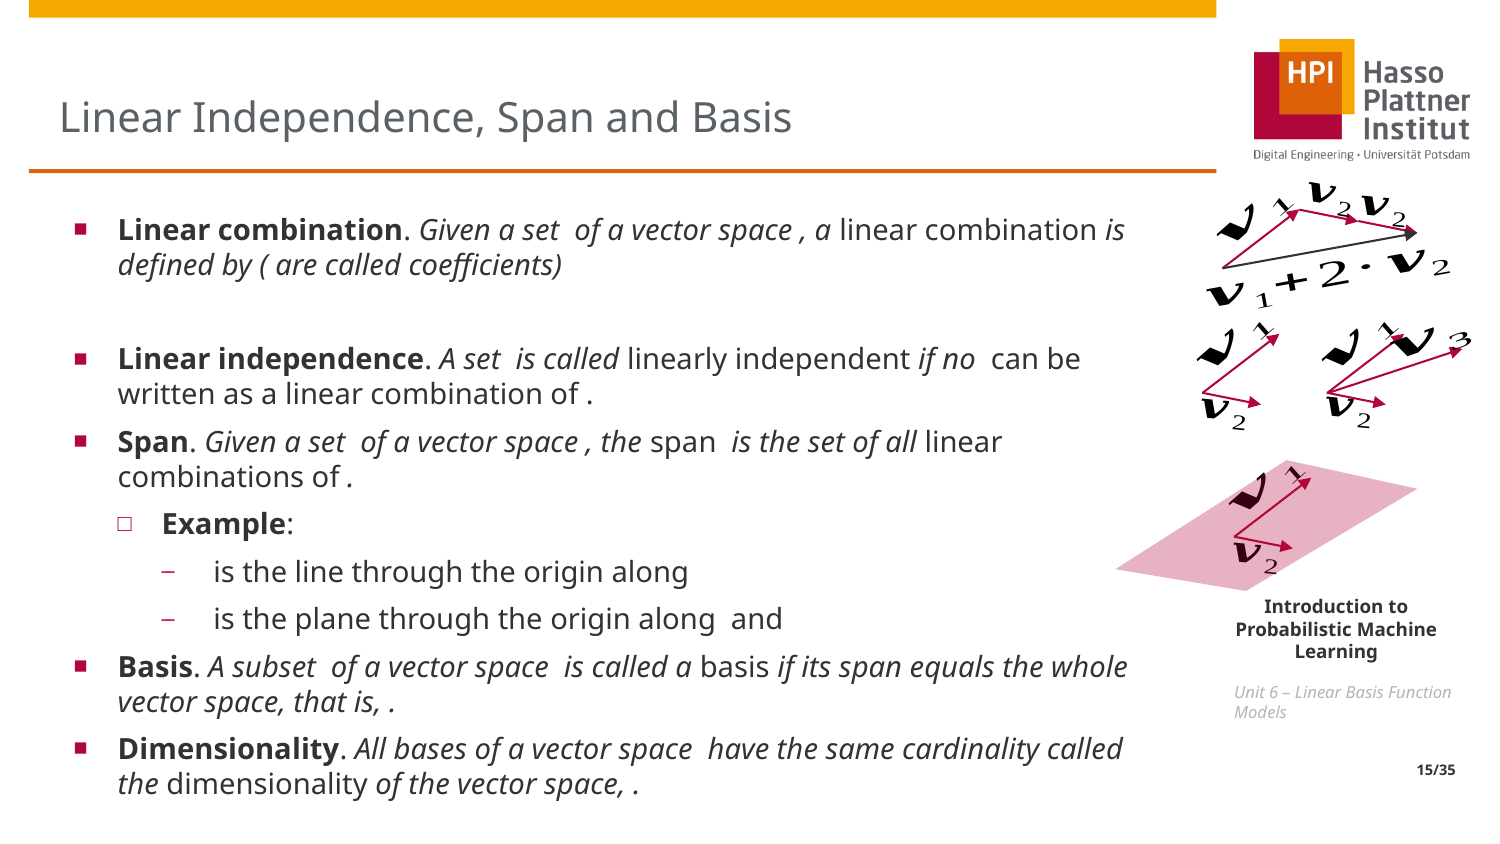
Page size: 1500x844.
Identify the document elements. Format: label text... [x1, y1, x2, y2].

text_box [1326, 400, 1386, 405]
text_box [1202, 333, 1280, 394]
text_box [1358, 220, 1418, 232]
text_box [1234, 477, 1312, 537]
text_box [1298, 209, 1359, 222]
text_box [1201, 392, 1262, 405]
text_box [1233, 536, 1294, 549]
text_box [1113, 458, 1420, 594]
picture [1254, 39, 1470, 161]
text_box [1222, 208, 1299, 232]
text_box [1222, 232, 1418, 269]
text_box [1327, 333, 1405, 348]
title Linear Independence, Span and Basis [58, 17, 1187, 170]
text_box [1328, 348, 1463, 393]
********************
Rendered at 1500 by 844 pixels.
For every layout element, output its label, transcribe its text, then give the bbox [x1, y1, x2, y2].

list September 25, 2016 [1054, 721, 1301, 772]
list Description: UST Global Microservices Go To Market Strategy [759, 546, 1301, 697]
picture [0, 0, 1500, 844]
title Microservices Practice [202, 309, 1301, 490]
********************
### DIRECTIONS:
In the listing above, find the line containing "text_box [1298, 209, 1359, 222]" and the line containing "text_box [1328, 348, 1463, 393]", then repeat those two lines and everything between them exactly.

### YOUR RESPONSE:
text_box [1298, 209, 1359, 222]
text_box [1201, 392, 1262, 405]
text_box [1233, 536, 1294, 549]
text_box [1113, 458, 1420, 594]
picture [1254, 39, 1470, 161]
text_box [1222, 208, 1299, 232]
text_box [1222, 232, 1418, 269]
text_box [1327, 333, 1405, 348]
title Linear Independence, Span and Basis [58, 17, 1187, 170]
text_box [1328, 348, 1463, 393]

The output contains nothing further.